Beleidsregel pilot pro/vbo

[Regeling vervalt per 01-08-2026.]
Geraadpleegd op 23-04-2024.
Geldend van 01-08-2020 t/m 31-07-2022

Beleidsregel van de Minister voor Basis- en Voortgezet Onderwijs en Media van 21 november 2018, nr. VO/1397452, houdende nadere regels voor het organiseren van een pilot voor scholen voor praktijkonderwijs en voorbereidend beroepsonderwijs om gemengde onderbouwklassen aan te bieden in de schooljaren 2019–2020 en 2020–2021 en 2021–2022 (Beleidsregel pilot pro/vbo)

De Minister voor Basis- en Voortgezet Onderwijs en Media,

Gelet op artikel 25 van de Wet op het voortgezet onderwijs;

Besluit:

Artikel 1. Begripsbepalingen

In deze beleidsregel wordt verstaan onder:

Artikel 2. Doel en inhoud

  • 1 De minister wijst op aanvraag ten hoogste dertig combinaties van pro- en vbo-scholen aan voor schooljaar 2019–2020, die mogen deelnemen aan de pilot. Elke combinatie bestaat uit een pro-school en een school voor vbo, die gezamenlijk een aanvraag hebben ingediend.

  • 2 Een combinatie van een pro-school en een vbo-school die voor schooljaar 2019–2020 is aangewezen om deel te nemen aan de pilot, mag voor schooljaar 2020–2021 opnieuw een aanvraag indienen om te starten met een tweede gemengde onderbouwklas in het pro en vbo.

  • 3 Het doel van deze beleidsregel is om een pilot in te richten, op basis waarvan de aangewezen combinaties, in afwijking van artikel 10f van de wet, een gemengde onderbouwklas in het pro en vbo kunnen aanbieden, waarin een combinatie van pro en vbo wordt aangeboden. De pilot beoogt scholen meer ruimte te geven om maatwerk te leveren voor leerlingen, van wie bij aanvang van hun eerste leerjaar in het voortgezet onderwijs niet meteen duidelijk is of zij beter tot hun recht komen in het pro dan wel in het vbo.

• • • • • • •

● OPDRACHT A: Neem uit de beleidsregel letterlijk het gedeelte over dat begint bij de woorden "Geldend van 01-08-2020" en eindigt na "(Beleidsregel pilot pro/vbo)".
● OPDRACHT B: Ga verder met de beleidsregel over de pilot pro/vbo, aansluitend op de laatste zin die wordt weergegeven.

● AANGELEVERD MATERIAAL:

• • • • • • •

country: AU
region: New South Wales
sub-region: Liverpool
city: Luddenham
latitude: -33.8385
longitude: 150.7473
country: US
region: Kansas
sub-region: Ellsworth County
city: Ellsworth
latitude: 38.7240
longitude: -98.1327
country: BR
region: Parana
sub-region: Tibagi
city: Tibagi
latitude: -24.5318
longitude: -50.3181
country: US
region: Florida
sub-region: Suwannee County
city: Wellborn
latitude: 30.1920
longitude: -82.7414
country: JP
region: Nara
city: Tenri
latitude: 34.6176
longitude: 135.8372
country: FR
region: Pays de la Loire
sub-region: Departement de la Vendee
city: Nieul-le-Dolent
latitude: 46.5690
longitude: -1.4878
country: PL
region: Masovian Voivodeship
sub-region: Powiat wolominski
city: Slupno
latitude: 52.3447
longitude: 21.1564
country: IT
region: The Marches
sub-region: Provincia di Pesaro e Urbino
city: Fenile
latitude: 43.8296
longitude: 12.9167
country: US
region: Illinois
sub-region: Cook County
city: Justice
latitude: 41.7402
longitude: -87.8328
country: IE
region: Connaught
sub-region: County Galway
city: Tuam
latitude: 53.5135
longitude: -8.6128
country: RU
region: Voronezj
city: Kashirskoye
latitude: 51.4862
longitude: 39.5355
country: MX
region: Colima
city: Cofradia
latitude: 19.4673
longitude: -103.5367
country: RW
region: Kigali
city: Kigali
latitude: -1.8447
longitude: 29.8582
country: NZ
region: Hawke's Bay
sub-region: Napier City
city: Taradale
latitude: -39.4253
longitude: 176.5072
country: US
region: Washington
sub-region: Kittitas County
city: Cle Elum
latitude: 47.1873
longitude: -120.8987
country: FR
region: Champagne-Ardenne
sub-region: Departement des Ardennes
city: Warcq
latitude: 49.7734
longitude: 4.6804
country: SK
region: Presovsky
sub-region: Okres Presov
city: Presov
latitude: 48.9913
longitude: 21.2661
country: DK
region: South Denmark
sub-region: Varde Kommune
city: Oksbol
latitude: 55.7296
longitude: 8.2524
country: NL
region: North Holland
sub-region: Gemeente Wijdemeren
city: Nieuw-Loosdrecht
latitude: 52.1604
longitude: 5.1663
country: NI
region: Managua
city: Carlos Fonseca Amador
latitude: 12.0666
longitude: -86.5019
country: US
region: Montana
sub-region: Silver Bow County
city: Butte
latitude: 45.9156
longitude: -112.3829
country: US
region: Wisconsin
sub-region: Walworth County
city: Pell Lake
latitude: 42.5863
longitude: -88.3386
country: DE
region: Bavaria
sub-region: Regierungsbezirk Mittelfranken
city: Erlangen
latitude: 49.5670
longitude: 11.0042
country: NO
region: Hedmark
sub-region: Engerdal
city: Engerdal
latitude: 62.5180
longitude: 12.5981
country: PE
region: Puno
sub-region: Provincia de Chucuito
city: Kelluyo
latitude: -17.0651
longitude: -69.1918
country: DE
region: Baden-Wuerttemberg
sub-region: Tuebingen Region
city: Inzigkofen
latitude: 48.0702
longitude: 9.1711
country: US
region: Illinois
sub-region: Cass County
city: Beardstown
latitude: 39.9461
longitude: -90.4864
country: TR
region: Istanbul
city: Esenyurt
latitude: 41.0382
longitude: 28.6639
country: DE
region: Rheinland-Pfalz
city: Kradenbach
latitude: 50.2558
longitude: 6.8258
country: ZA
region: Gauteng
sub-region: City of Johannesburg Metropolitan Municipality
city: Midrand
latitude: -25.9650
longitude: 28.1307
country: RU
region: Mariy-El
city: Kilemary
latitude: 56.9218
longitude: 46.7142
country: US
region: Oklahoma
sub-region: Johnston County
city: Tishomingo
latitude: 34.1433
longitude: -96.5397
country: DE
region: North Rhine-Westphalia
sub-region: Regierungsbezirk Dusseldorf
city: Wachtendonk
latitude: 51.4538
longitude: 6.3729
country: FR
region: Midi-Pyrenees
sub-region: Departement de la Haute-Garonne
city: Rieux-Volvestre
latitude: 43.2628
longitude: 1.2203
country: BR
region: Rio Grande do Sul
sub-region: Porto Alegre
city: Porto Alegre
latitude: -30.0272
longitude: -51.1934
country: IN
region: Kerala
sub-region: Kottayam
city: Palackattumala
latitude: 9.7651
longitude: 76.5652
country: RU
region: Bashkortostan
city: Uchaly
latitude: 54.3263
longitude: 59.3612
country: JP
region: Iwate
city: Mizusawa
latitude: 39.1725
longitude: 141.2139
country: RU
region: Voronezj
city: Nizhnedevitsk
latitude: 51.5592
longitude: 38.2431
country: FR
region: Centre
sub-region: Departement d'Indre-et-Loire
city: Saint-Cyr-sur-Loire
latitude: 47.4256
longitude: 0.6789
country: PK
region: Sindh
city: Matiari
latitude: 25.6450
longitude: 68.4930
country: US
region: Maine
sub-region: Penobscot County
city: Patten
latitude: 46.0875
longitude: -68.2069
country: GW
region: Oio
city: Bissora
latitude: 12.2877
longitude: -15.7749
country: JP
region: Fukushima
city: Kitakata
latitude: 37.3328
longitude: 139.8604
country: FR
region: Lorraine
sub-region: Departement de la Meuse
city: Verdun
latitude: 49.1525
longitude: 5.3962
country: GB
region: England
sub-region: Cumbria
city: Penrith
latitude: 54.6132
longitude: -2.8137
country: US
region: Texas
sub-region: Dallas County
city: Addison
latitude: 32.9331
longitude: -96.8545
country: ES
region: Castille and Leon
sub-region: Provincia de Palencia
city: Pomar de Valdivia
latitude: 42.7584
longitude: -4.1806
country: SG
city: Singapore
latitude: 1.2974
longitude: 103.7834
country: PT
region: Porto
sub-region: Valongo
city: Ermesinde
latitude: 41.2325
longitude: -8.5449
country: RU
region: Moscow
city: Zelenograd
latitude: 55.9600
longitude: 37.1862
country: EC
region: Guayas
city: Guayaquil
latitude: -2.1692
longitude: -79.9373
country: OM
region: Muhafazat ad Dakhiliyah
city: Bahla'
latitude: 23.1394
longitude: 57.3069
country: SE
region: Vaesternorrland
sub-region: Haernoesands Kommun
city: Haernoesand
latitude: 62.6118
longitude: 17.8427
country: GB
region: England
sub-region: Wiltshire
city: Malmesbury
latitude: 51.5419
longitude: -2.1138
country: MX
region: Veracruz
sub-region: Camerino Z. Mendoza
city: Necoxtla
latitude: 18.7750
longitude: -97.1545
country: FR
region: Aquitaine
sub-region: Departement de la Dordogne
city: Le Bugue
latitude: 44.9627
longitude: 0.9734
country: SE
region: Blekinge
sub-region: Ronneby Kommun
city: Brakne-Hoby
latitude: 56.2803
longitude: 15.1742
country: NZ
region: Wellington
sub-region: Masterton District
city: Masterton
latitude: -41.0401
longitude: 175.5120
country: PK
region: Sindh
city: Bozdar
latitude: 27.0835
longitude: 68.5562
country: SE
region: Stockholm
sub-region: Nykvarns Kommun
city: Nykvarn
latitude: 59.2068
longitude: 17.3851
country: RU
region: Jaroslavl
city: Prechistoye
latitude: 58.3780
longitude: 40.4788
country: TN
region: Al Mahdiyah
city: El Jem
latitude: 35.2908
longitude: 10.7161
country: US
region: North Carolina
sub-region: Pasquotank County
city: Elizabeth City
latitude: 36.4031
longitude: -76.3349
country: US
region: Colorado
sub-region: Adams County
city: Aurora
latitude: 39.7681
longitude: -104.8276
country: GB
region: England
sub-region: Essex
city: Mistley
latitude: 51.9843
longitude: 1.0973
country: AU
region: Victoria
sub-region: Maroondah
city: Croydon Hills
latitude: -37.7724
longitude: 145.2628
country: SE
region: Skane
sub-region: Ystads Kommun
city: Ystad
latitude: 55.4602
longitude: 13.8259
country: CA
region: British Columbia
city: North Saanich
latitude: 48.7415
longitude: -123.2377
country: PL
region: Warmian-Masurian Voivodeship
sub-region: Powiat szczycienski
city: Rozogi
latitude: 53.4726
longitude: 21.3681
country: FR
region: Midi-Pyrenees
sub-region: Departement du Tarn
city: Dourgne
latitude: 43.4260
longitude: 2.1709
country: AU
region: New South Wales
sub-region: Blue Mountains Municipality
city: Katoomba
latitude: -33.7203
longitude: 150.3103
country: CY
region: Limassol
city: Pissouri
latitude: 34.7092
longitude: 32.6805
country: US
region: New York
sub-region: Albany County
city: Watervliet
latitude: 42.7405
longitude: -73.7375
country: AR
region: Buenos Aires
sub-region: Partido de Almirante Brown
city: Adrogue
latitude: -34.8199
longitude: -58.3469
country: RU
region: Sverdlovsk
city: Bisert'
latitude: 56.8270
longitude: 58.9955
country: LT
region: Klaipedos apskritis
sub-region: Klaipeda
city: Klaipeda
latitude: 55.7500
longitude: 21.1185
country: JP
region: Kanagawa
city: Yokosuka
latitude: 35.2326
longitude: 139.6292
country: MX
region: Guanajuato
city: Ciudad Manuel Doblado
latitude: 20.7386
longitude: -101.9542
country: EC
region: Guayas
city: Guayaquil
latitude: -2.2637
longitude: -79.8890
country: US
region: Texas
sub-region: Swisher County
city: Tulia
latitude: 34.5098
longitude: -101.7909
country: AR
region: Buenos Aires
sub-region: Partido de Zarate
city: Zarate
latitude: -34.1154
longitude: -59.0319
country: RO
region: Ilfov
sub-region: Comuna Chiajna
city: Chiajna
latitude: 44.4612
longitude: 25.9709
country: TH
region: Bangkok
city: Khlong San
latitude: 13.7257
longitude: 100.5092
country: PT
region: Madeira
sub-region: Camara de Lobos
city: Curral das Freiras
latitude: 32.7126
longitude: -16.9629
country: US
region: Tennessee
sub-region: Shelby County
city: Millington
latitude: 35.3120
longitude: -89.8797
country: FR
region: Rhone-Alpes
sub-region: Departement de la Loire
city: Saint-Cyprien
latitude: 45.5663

• • • • • • •

● VERWACHTE UITVOER A:
Geldend van 01-08-2020 t/m 31-07-2022

Beleidsregel van de Minister voor Basis- en Voortgezet Onderwijs en Media van 21 november 2018, nr. VO/1397452, houdende nadere regels voor het organiseren van een pilot voor scholen voor praktijkonderwijs en voorbereidend beroepsonderwijs om gemengde onderbouwklassen aan te bieden in de schooljaren 2019–2020 en 2020–2021 en 2021–2022 (Beleidsregel pilot pro/vbo)

● VERWACHTE UITVOER B:
Artikel 2a. Pilotklassen 2021–2024

  • 1 De minister wijst op aanvraag ten hoogste dertig nieuwe combinaties van pro- en vbo-scholen aan die in de schooljaren 2021–2022, 2022–2023 en 2023–2024 mogen starten met een gemengde onderbouwklas in het pro en vbo. Elke scholencombinatie bestaat uit één pro-school en ten minste één school voor vbo.

  • 2 Een combinatie van één pro-school en één of meerdere vbo-scholen die voor schooljaar 2019–2020 is aangewezen om deel te nemen aan de pilot, mag in de schooljaren 2021–2022, 2022–2023 en 2023–2024 opnieuw een gemengde onderbouwklas in het pro en vbo starten, zonder opnieuw een aanvraag in te dienen.

Artikel 3. Voorwaarden

  • 1 Om in aanmerking te komen voor deelname aan de pilot, zorgen de bevoegde gezagen van de pro-school en de school of scholen voor vbo er gezamenlijk voor dat het onderwijs in de gemengde onderbouwklas zo is ingericht, dat:

    • a. leerlingen naar de kerndoelen van de onderbouw in het vbo toe werken;

    • b. leerlingen in twee of drie jaar worden voorbereid op basisberoepsgerichte of kaderberoepsgerichte leerweg als bedoeld in artikel 10b van het vbo;

    • c. het programma aansluit op één van de vbo-profielen die de school verzorgt; en

    • d. alle leerlingen staan ingeschreven in het pro en over een toelaatbaarheidsverklaring beschikken.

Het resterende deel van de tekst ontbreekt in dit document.